* WHAT THE EXERCISE ASKS: An exact, complete copy of the entries below is required, minus any pictures.

* PROVIDED RECORDS:
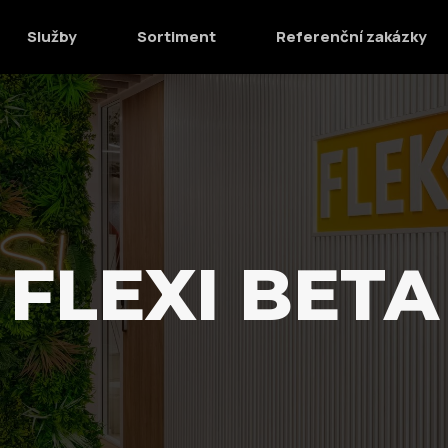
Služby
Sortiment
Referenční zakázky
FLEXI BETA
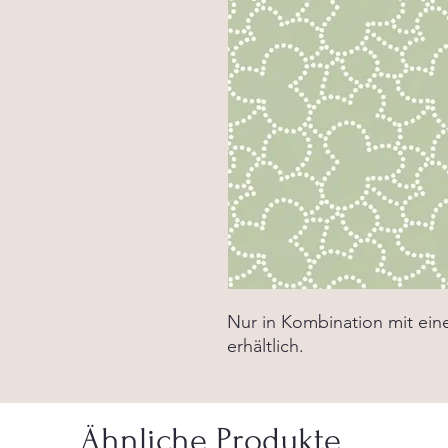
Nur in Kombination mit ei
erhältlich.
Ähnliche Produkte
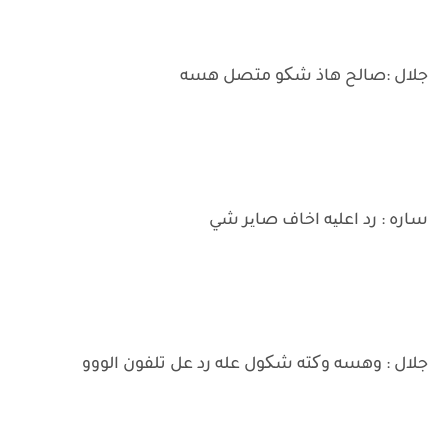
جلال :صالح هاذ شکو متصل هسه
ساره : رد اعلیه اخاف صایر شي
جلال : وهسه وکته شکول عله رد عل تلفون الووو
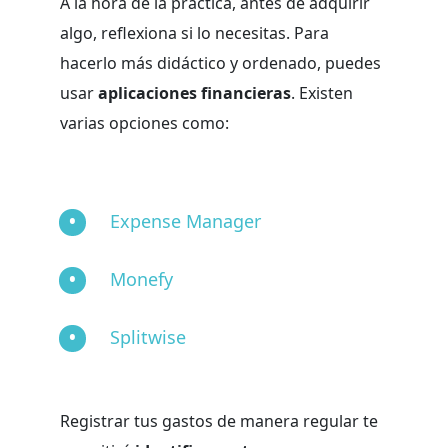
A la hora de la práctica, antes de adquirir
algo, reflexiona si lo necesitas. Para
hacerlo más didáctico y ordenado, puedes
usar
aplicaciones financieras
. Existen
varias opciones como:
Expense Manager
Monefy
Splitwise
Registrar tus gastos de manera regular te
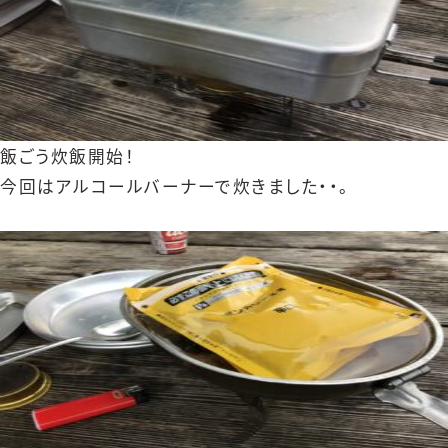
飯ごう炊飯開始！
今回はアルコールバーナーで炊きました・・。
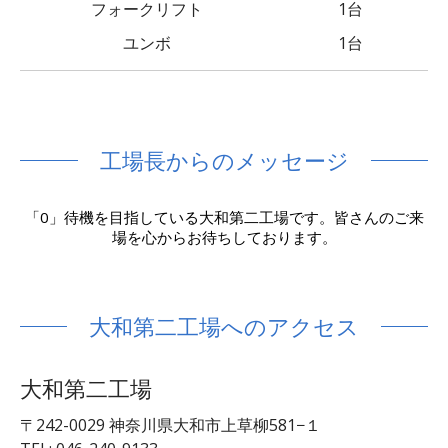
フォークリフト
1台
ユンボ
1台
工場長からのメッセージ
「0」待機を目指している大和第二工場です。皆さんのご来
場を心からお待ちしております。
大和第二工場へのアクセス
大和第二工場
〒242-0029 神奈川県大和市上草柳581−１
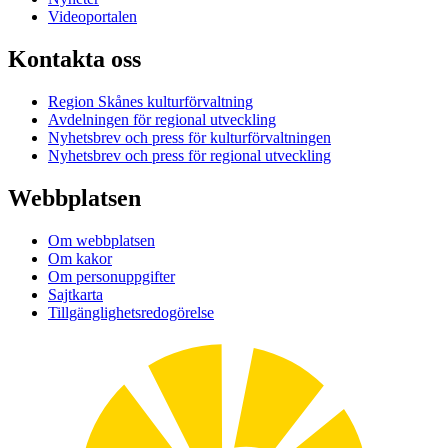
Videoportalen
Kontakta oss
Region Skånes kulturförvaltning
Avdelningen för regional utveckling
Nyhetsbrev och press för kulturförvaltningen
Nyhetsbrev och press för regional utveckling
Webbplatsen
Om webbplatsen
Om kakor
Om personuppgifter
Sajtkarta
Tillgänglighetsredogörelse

* TASK ANSWER:
Služby
Sortiment
Referenční zakázky
FLEXI BETA
Nur in Kombination mit ei
erhältlich.
Ähnliche Produkte
جلال :صالح هاذ شکو متصل هسه
ساره : رد اعلیه اخاف صایر شي
جلال : وهسه وکته شکول عله رد عل تلفون الووو
A la hora de la práctica, antes de adquirir
algo, reflexiona si lo necesitas. Para
hacerlo más didáctico y ordenado, puedes
usar
aplicaciones financieras
. Existen
varias opciones como:
Expense Manager
Monefy
Splitwise
Registrar tus gastos de manera regular te
飯ごう炊飯開始！
今回はアルコールバーナーで炊きました・・。
フォークリフト
1台
ユンボ
1台
工場長からのメッセージ
「0」待機を目指している大和第二工場です。皆さんのご来
場を心からお待ちしております。
大和第二工場へのアクセス
大和第二工場
〒242-0029 神奈川県大和市上草柳581−１
Videoportalen
Kontakta oss
Region Skånes kulturförvaltning
Avdelningen för regional utveckling
Nyhetsbrev och press för kulturförvaltningen
Nyhetsbrev och press för regional utveckling
Webbplatsen
Om webbplatsen
Om kakor
Om personuppgifter
Sajtkarta
Tillgänglighetsredogörelse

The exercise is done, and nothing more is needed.